* **Directive 1**
Copy the stretch from "Every valuation model, from" through "skill in finance." in the financial statements text, swapping "foundational skill" for "core skill".
* **Directive 2**
Write the next part of the financial statements text, starting after its last sentence.

* **Supplied text**
Financial Statements
Learn to read the three core financial statements that every analyst, investor, and executive relies on, then see how they connect into one coherent financial picture.
What are Financial Statements & Why Do They Matter?
Financial statements are the standardised reports every public company produces each quarter and year. They translate every business decision, from hiring and pricing to investing and borrowing, into numbers that can be compared across companies, industries, and time.
There are three core statements. Each answers a different question: the Income Statement asks “how profitable was the business?”, the Balance Sheet asks “what does the business own and owe right now?”, and the Cash Flow Statement asks “where did the cash actually go?”. Together, they tell the full story.
Every valuation model, from DCF and comps to LBO, is built on top of these three statements. Understanding them is the single most important foundational skill in finance.
Equity Research
Analysts build earnings models by forecasting all three statements forward 2–3 years to arrive at a target price.
Credit Analysis
Lenders study the Balance Sheet (leverage) and Cash Flow Statement (coverage ratios) to assess repayment risk.
Investment Banking
M&A and IPO due diligence starts with normalising historical financials to build a clean model and assess deal economics.
Key Terms Explained
Before reading a financial statement, make sure you understand what each line item actually means.
Revenue
Total income generated from selling goods or services, before any costs are deducted. Also known as the top line.

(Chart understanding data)
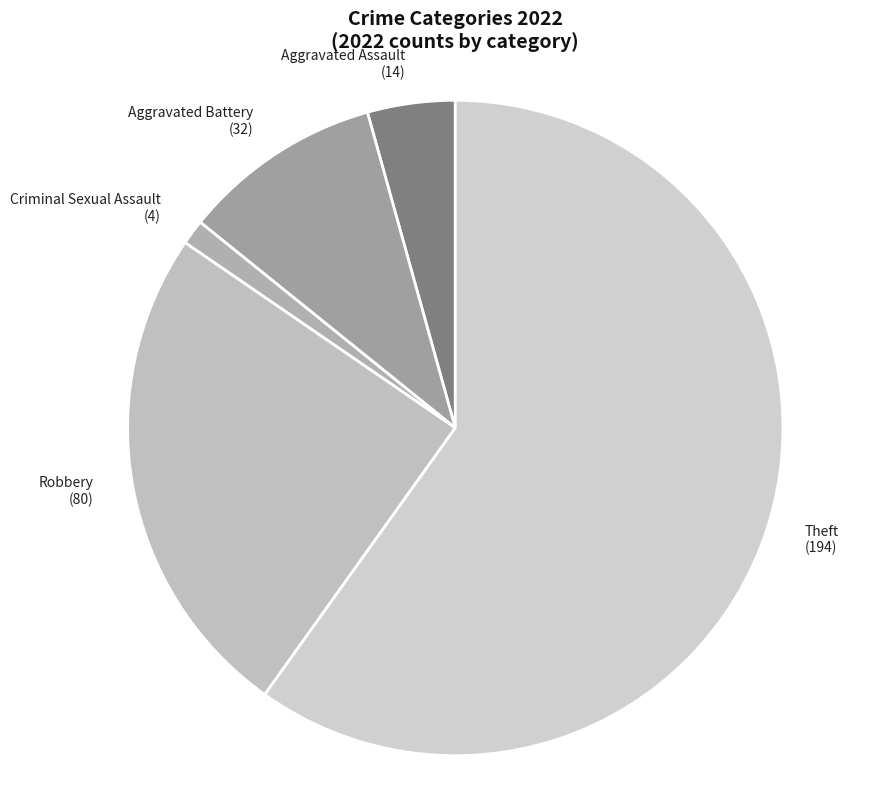

Rank the categories by value from lowest to highest.

Criminal Sexual Assault, Aggravated Assault, Aggravated Battery, Robbery, Theft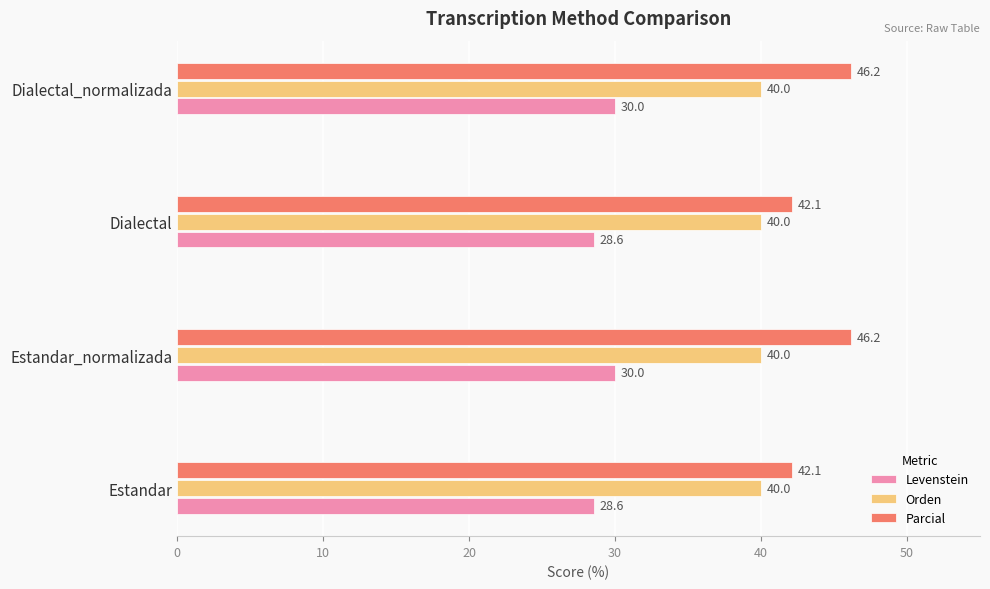

What is the smallest value displayed?

28.6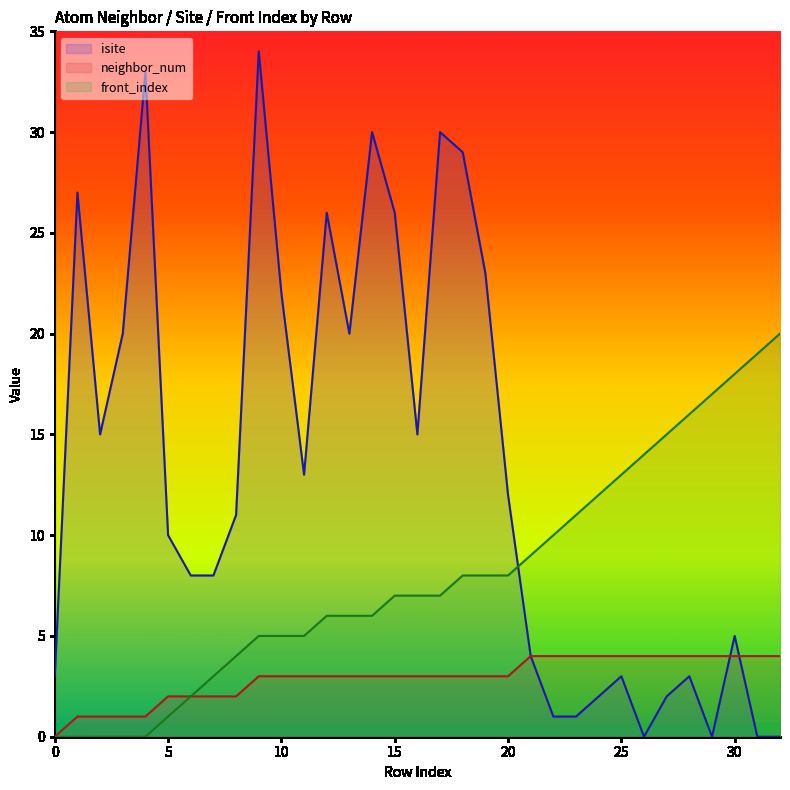

Which series has the largest total across all categories?

isite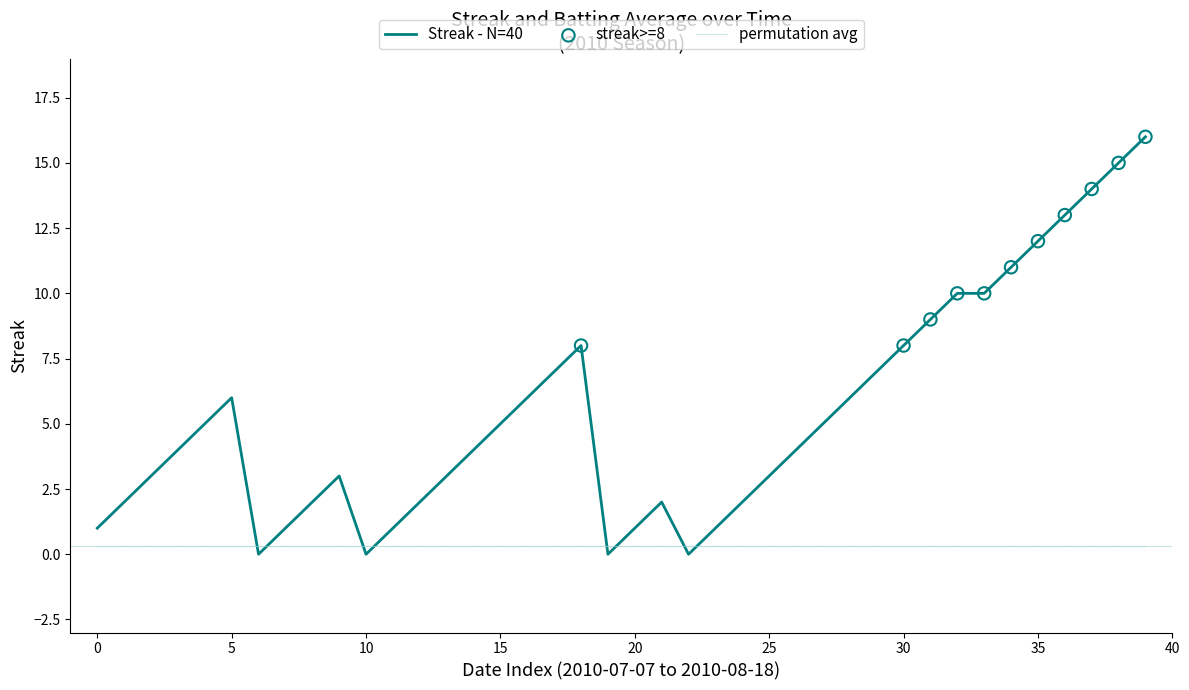

Between 2010-08-02 and 2010-08-07, which is larger?

2010-08-07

* **Exercise response 1**
Every valuation model, from DCF and comps to LBO, is built on top of these three statements. Understanding them is the single most important core skill in finance.

* **Exercise response 2**
COGS
Cost of Goods Sold: the direct costs of producing the goods or services sold, including materials and direct labour. Gross Profit equals Revenue minus COGS.
Gross Profit
Revenue minus COGS. Shows how much remains to cover overhead and generate profit after production costs are accounted for.
EBITDA
Earnings Before Interest, Tax, Depreciation and Amortisation. A measure of operating profitability and a proxy for cash earnings, widely used for peer comparisons.
Net Income
The bottom line: total profit remaining after all costs, interest, and taxes. This figure flows into Retained Earnings on the Balance Sheet each period.
Assets
Everything the company owns that has economic value, including cash, inventory, equipment, and intellectual property. Total Assets always equals Liabilities plus Equity.
Liabilities
All amounts the company owes to external parties, including accounts payable, loans, and bonds. Liabilities represent creditor claims on the company's assets.
Shareholders' Equity
The owners' residual claim on the company's assets after all liabilities have been settled. Calculated as Assets minus Liabilities.
Retained Earnings
The cumulative total of net income kept in the business rather than paid out as dividends. This is the key link between the Income Statement and the Balance Sheet.
Operating Cash Flow
The actual cash generated by the core business in the period. Calculated by starting with Net Income, adding back non-cash charges like D&A, and adjusting for working capital movements.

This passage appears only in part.